Zeit für ein "neues Selbstverständnis als Business Partner"
Der Radius von Unternehmenskommunikation wird immer größer, ihre Aufgaben immer komplexer und die Erfolgserwartungen immer höher. Höchste Eisenbahn, in neuen Kategorien zu denken, meint Change-Experte Thomas Stach. Er hat ein Konzept unter dem Namen "Communication Business Partner" entwickelt, das herkömmliche Organisationsstrukturen in Frage stellt.
Herr Stach, über den Wert von Unternehmenskommunikation wird seit Jahren diskutiert. Inwiefern muss sie sich immer noch rechtfertigen?

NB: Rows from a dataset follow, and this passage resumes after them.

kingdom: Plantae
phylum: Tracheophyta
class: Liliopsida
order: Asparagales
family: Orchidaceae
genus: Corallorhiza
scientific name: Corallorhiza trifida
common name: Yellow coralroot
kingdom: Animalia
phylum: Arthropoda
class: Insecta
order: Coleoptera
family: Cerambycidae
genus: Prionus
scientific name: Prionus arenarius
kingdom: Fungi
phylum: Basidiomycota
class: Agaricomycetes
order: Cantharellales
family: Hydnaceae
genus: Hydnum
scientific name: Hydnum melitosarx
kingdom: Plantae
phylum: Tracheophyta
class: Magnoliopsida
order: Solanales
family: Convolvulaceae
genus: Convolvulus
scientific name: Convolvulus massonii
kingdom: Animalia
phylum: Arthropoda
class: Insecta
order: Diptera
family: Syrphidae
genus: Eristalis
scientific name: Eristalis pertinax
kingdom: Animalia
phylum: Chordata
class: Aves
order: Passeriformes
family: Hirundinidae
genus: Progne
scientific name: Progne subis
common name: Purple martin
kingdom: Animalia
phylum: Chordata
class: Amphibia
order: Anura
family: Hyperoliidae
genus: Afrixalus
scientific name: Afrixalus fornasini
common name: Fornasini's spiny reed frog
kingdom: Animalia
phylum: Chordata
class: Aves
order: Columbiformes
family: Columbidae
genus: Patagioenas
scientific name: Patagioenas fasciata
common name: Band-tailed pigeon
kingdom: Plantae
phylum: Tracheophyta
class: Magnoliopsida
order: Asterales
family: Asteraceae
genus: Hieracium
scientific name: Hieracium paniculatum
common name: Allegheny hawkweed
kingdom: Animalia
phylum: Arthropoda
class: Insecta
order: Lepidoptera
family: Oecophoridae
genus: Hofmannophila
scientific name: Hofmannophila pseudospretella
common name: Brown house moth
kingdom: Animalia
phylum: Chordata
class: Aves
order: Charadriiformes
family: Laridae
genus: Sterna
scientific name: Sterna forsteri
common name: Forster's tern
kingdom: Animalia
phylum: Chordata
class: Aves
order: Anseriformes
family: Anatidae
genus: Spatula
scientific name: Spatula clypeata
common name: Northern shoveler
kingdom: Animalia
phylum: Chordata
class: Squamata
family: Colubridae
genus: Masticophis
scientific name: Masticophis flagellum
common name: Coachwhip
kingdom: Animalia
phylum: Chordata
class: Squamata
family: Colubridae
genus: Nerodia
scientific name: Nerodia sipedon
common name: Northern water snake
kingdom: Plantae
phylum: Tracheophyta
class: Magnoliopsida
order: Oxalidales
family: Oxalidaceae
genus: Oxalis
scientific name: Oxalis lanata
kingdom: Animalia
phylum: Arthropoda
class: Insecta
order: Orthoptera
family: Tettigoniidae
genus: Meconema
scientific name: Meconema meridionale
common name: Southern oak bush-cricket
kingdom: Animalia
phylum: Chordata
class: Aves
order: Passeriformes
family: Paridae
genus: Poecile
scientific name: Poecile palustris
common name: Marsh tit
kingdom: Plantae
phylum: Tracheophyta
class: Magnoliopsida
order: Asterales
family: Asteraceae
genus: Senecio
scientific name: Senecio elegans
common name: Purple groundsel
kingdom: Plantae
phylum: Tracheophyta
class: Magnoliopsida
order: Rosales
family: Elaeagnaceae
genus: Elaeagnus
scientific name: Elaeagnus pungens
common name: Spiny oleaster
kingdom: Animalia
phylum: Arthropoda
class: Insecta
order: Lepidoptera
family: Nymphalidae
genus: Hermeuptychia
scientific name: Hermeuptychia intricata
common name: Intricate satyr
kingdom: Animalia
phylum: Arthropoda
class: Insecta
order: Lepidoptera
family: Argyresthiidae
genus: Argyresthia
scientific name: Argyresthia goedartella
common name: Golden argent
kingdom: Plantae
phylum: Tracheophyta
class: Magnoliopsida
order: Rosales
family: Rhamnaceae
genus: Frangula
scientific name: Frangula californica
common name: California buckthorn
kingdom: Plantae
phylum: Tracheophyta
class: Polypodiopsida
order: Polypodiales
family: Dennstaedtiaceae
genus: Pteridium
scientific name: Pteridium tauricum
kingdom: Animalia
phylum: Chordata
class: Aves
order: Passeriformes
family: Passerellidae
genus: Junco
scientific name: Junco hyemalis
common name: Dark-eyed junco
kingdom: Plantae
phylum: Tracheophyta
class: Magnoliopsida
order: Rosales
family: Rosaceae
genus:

Wir sprechen hier nicht über die "Kommunikation" als solche, sondern über die Organisationseinheit "Unternehmenskommunikation" und ihre Leistungsfähigkeit. Seit vielen Jahren wird etwa das Problem der Strategie- und Business-Ferne beklagt, aber zumeist nur aus fachlicher Perspektive diskutiert. So dreht man sich im Kreis. Der Schlüssel zum Erfolg liegt darin, die Kommunikation aus Organisationssicht zu betrachten. Vielleicht hat das Top-Management ja völlig Recht, wenn es die Kommunikatoren zwar als Fachexperten, aber oft nicht als strategischen Partner ernst nimmt.
Sie sprechen von "prozessualen und strukturellen Herausforderungen". Worin liegen diese?
Jedes Unternehmen und jeder Geschäftsbereich orientiert sich an Prozessen. Die Frage ist: Was muss ich wie tun, um den Unternehmenszielen und Zielgruppenerwartungen so zu entsprechen, dass meine "Kunden" zufrieden sind? Hierfür werden die klassischen Prozesse der Leistungserstellung angeschaut, zum Beispiel in der Produktion, im Vertrieb sowie in der Entwicklung. Dieser Ansatz lässt sich in zweierlei Hinsicht übertragen: Wo spielt hier die Kommunikation als integraler Bestandteil dieser Prozesse und als Unterstützungsfunktion eine Rolle - und wie müssen dann die eigenen Angebote, Prozesse und Strukturen aussehen, um dafür optimal aufgestellt zu sein? Die schon praktizierten Newsroom-Modelle weisen in diese Richtung.
Wie sieht dann Ihr Organisationskonzept "Communication Business Partner" genau aus?
Stellen Sie sich eine Unternehmenskommunikation vor, die über Berater verfügt, die auf Augenhöhe die Business Units unterstützen. Mit Centers of Excellence in Strategiefragen, um strategische Themen wie die Digitale Transformation oder geschäftliche Neuausrichtungen systematisch bearbeiten zu können. Mit Shared Service-Funktionen, in denen standardisierte Tätigkeiten gebündelt oder sogar outgesourct werden, um Ressourcen für das Kerngeschäft zu mobilisieren. Mit Mitarbeitern, die sich über ihre Prozessverantwortung definieren und weniger über Fachabteilungen oder Instrumente. So sind Strategiebezug, Business-Mehrwert und Effizienz zu erreichen.
Ist das ein universelles Konzept?
Diese Herangehensweise ist grundsätzlich empfehlenswert, die Kernprozesse der Kommunikation sind ebenfalls überall ähnlich, aber die Ergebnisse können sehr unterschiedlich sein. Je nach Branche, Größe und Schwerpunkt des Unternehmens beziehungsweise der Kommunikationseinheit. Die neuen Prozesse und Strukturen sind dabei recht schnell konzipiert. Länger dauert es, bis die neuen Rollen und Aufgaben eingespielt sind. Das hängt von der Qualität der Implementierung und Mitarbeitereinbindung ab. Auf jeden Fall ist es ein spürbarer Change-Prozess, der neue Kompetenzen und das Lösen von gewohnten Denkmustern erfordert.
Haben Sie es bereits erprobt?
Der Ansatz des Communication Business Partners befindet sich bereits in der ersten Anwendungsphase bei einem größeren Mobilitätsdienstleister und in einer Bank. Wir greifen dort auch auf unsere Erfahrungen mit der Einführung von Business Partner-Modellen im Human-Resources-Bereich zurück. Hier wird der Ansatz bereits seit Jahren gefahren. Dieses Wissen, gerade was die Stolperfallen betrifft, kommt uns sehr zugute.
Thomas Stach ist Geschäftsführender Gesellschafter der Frankfurter Beratungsfirma Stach's Gesellschaft für Unternehmensentwicklung.